The occasional glass of wine or whiskey may help you remove toxins from your brain, according to the latest research. Consuming low levels of alcohol brings down inflammation and helps the brain clear away toxins, reducing the risk of Alzheimer’s disease and dementia.

The findings, published in the journal Scientific Report, adds to the growing evidence that lower levels of drinking may be actually beneficial to health.

“Prolonged intake of excessive amounts of ethanol is known to have adverse effects on the central nervous system. However, in this study, we have shown for the first time that low doses of alcohol are potentially beneficial to brain health, namely, it improves the brain’s ability to remove waste,” said lead author Maiken Nedergaard, co-director of the Center for Translational Neuromedicine at the University of Rochester Medical Center.

The research studied the impact of alcohol on the glymphatic system, a recently discovered clearance pathway for the brain and spinal cord. Researchers tested the impact of both, acute and prolonged exposure to alcohol, on the brains of mice. They observed high levels of a molecular marker for inflammation in the mice which were given high levels of alcohol for a long period of time. The mice also showed signs of impairment of cognitive abilities, proving that too much alcohol could have detrimental effects on the brain.
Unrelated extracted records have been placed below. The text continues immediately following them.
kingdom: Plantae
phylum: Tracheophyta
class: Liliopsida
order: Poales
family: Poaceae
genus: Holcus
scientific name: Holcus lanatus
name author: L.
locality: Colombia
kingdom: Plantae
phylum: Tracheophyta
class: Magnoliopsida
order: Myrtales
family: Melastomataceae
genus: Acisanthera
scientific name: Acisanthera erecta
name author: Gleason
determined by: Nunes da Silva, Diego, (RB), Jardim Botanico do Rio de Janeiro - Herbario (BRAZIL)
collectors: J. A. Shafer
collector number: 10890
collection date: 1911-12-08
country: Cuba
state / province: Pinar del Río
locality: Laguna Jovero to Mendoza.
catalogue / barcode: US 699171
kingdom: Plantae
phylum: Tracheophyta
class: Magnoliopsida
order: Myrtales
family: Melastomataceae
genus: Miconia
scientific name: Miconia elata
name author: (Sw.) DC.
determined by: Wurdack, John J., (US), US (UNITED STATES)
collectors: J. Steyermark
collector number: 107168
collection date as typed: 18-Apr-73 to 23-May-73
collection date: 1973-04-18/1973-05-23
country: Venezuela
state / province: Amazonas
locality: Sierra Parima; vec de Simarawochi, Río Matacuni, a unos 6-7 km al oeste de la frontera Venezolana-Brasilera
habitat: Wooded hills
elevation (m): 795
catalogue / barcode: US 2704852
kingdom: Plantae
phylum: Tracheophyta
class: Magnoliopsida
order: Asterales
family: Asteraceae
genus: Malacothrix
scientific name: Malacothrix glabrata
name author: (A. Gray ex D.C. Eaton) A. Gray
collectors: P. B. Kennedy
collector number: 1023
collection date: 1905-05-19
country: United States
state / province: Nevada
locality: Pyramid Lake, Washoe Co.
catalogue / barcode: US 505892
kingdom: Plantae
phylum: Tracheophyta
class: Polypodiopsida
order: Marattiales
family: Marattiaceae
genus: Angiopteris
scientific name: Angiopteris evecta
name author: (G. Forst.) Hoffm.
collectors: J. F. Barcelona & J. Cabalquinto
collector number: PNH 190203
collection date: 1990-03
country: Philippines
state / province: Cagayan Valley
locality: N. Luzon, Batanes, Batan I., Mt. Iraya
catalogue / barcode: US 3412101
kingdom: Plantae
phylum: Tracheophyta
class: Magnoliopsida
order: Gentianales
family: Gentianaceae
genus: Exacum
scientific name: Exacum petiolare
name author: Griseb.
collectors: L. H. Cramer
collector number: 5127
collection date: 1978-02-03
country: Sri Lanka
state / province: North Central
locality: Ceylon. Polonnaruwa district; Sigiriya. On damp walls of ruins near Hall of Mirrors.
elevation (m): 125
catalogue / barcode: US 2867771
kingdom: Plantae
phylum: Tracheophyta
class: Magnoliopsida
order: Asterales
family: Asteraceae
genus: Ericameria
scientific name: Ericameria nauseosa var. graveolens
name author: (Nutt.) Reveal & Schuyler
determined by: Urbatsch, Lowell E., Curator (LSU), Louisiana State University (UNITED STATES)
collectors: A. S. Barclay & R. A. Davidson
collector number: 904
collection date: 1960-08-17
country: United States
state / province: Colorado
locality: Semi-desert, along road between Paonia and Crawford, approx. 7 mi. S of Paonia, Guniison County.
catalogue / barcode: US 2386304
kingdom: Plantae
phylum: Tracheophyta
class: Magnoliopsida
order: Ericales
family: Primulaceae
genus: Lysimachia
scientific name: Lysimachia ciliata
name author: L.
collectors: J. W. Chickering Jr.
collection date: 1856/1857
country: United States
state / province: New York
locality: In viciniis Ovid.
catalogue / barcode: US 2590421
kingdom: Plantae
However, the mice that were exposed to low levels of alcohol consumption actually showed less inflammation in the brain. Their glymphatic system was more efficient in moving the cerebral spinal fluid through the brain and removing toxic matter, compared to mice who were not exposed to alcohol at all.

Interestingly, the glymphatic system’s cleaning process was first explained by Nedergaad and her team in 2012. They described how the glymphatic system utilizes cerebral spinal fluid to flush away waste from brain tissue, including proteins beta-amyloid and tau that are linked with Alzheimer’s disease and other forms of dementia.